All object sizes in C and C++ are defined in terms of bytes, not bits. A byte is the smallest addressable unit of memory on the computer. A bit is a single binary digit, a 0 or a 1.
On most computers, a byte is 8 bits (so a byte can store values from 0 to 256), although computers exist with other byte sizes.
A memory address identifies a byte, even on 32-bit machines. Addresses N and N+1 point to two subsequent bytes.
An int, which is typically 32 bits covers 4 bytes, meaning that 4 different memory addresses exist that each point to part of the int.
In a 32-bit machine, all the 32 actually means is that the CPU is designed to work efficiently with 32-bit values, and that an address is 32 bits long. It doesn't mean that memory can only be addressed in blocks of 32 bits.

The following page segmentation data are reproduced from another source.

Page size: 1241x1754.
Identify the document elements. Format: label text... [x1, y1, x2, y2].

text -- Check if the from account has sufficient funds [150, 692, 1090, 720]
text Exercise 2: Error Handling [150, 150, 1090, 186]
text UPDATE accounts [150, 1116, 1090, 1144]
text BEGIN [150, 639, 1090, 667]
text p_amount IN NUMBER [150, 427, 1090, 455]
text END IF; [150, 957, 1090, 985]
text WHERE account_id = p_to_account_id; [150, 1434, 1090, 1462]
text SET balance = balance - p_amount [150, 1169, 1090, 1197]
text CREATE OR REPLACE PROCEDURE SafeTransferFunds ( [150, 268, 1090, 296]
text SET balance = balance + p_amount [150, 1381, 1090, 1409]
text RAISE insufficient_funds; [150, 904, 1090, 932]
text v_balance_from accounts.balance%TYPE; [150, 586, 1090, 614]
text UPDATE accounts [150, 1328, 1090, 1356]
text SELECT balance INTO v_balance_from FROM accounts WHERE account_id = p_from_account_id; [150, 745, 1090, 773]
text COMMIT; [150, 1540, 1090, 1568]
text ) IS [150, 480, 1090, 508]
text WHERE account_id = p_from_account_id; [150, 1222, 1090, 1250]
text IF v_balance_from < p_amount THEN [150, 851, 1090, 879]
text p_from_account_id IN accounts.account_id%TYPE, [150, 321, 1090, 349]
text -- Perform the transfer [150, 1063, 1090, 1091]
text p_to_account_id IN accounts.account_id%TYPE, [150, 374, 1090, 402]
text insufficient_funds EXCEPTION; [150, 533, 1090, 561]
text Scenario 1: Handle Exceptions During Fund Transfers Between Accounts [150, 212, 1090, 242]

The CPU can still address individual bytes, which is useful when dealing with chars, for example.
As for your example:
struct st
{
int a;
char c;
};
sizeof(st) returns 8 not because all structs have a size divisible by 4, but because of alignment. For the CPU to efficiently read an integer, its must be located on an address that is divisible by the size of the integer (4 bytes). So an int can be placed on address 8, 12 or 16, but not on address 11.
A char only requires its address to be divisible by the size of a char (1), so it can be placed on any address.

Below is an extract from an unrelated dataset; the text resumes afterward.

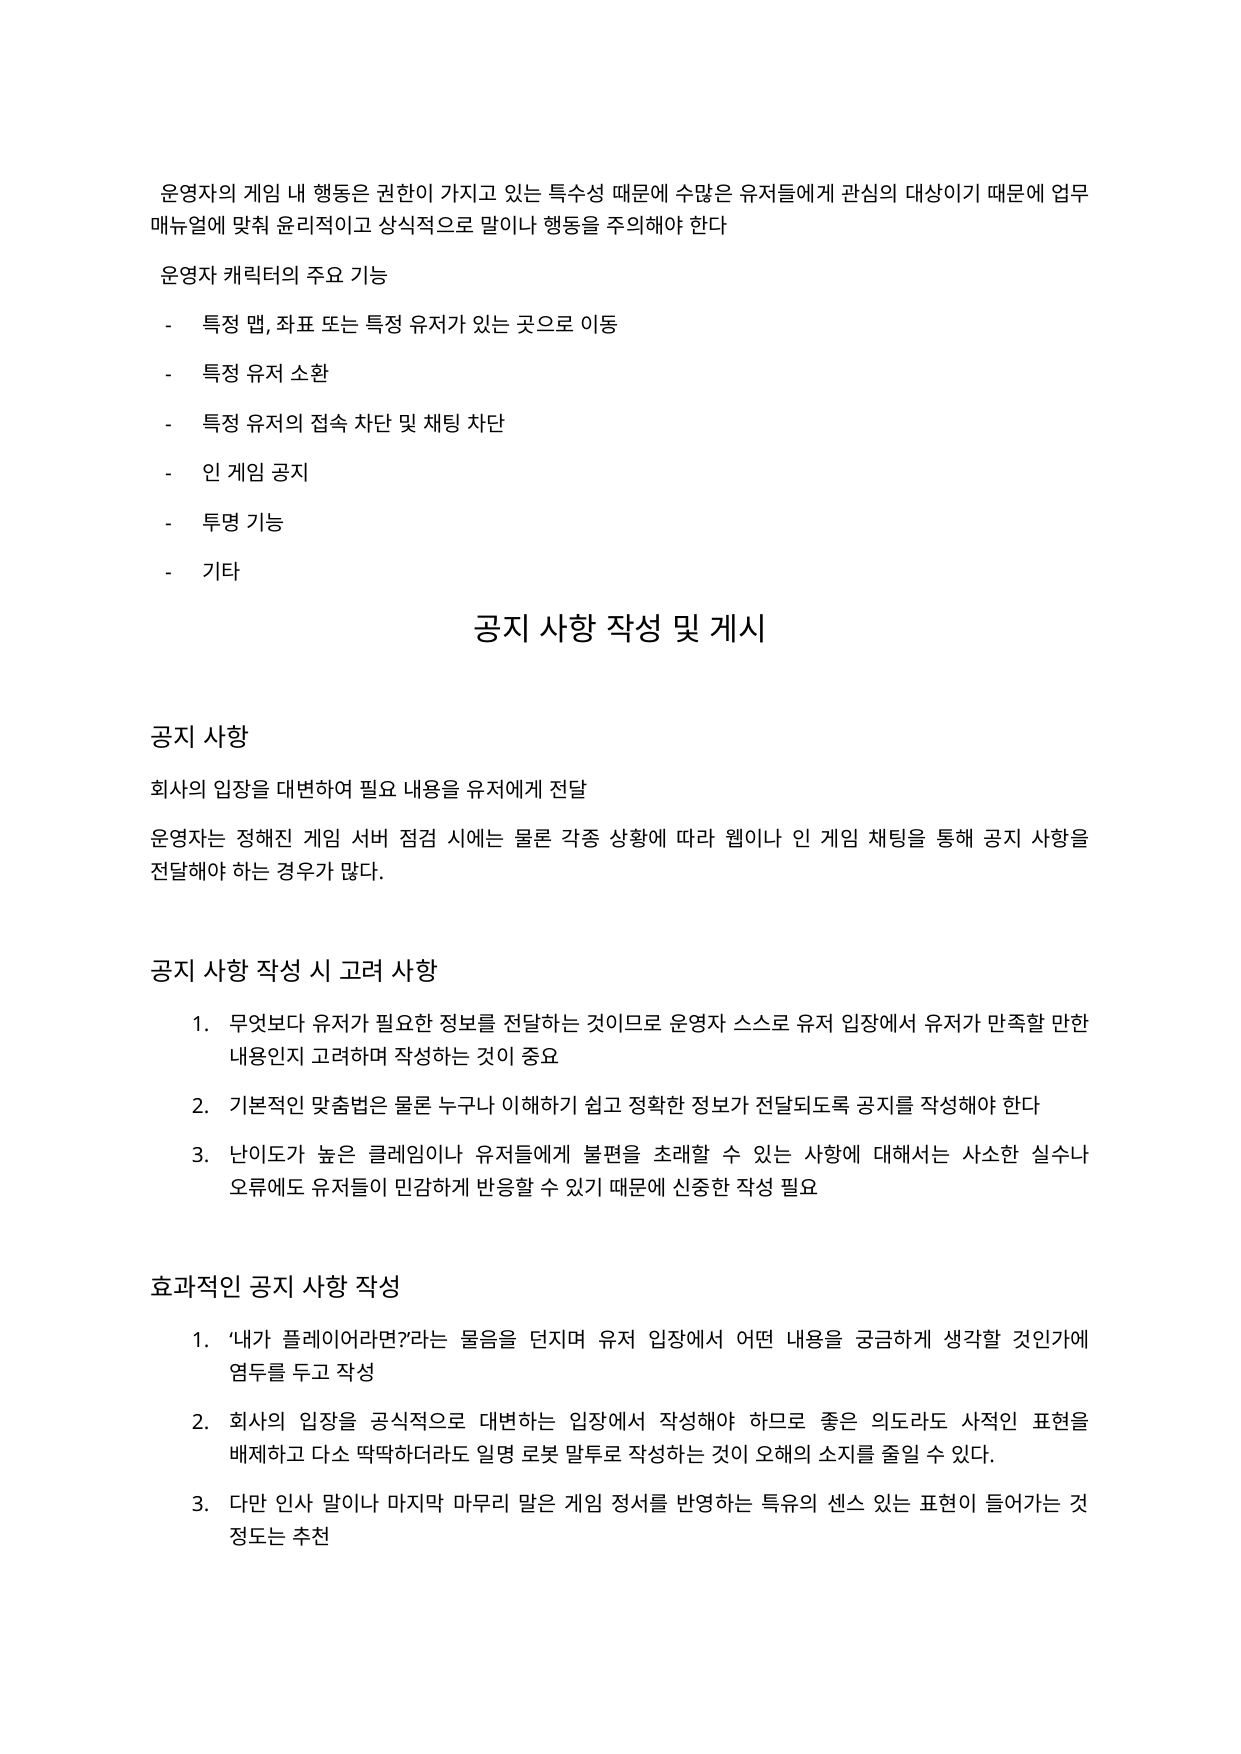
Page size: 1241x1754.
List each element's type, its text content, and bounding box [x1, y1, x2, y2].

So in theory, the compiler could have given your struct a size of 5 bytes... Except that this wouldn't work if you created an array of st objects.
In an array, each object is placed immediately after the previous one, with no padding. So if the first object in the array is placed at an address divisible by 4, then the next object would be placed at a 5 bytes higher address, which would not be divisible by 4, and so the second struct in the array would not be properly aligned.
To solve this, the compiler inserts padding inside the struct, so its size becomes a multiple of its alignment requirement.
Not because it is impossible to create objects that don't have a size that is a multiple of 4, but because one of the members of your st struct requires 4-byte alignment, and so every time the compiler places an int in memory, it has to make sure it is placed at an address that is divisible by 4.
If you create a struct of two chars, it won't get a size of 4. It will usually get a size of 2, because when it contains only chars, the object can be placed at any address, and so alignment is not an issue.

Sizeof returns the value in bytes. You were talking about bits. 32 bit architectures are word aligned and byte referenced. It is irrelevant how the architecture stores a char, but to compiler, you must reference chars 1 byte at a time, even if they use up less than 1 byte.
This is why sizeof(char) is 1.
ints are 32 bit, hence sizeof(int)= 4, doubles are 64 bit, hence sizeof(double) = 8, etc.

Because of optimisation padding is added so size of an object is 1, 2 or n*4 bytes (or something like that, talking about x86). That's why there is added padding to 5-byte object and to 1-byte not. Single char doesn't have to be padded, it can be allocated on 1 byte, we can store it on space allocated with malloc(1). st cannot be stored on space allocated with malloc(5) because when st struct is being copied whole 8 bytes are being copied.

It works the same way as using half a piece of paper. You use one part for a char and the other part for something else. The compiler will hide this from you since loading and storing a char into a 32bit processor register depends on the processor.
Some processors have instructions to load and store only parts of the 32bit others have to use binary operations to extract the value of a char.
Addressing a char works as it is AFAIR by definition the smallest addressable memory. On a 32bit system pointers to two different ints will be at least 4 address points apart, char addresses will be only 1 apart.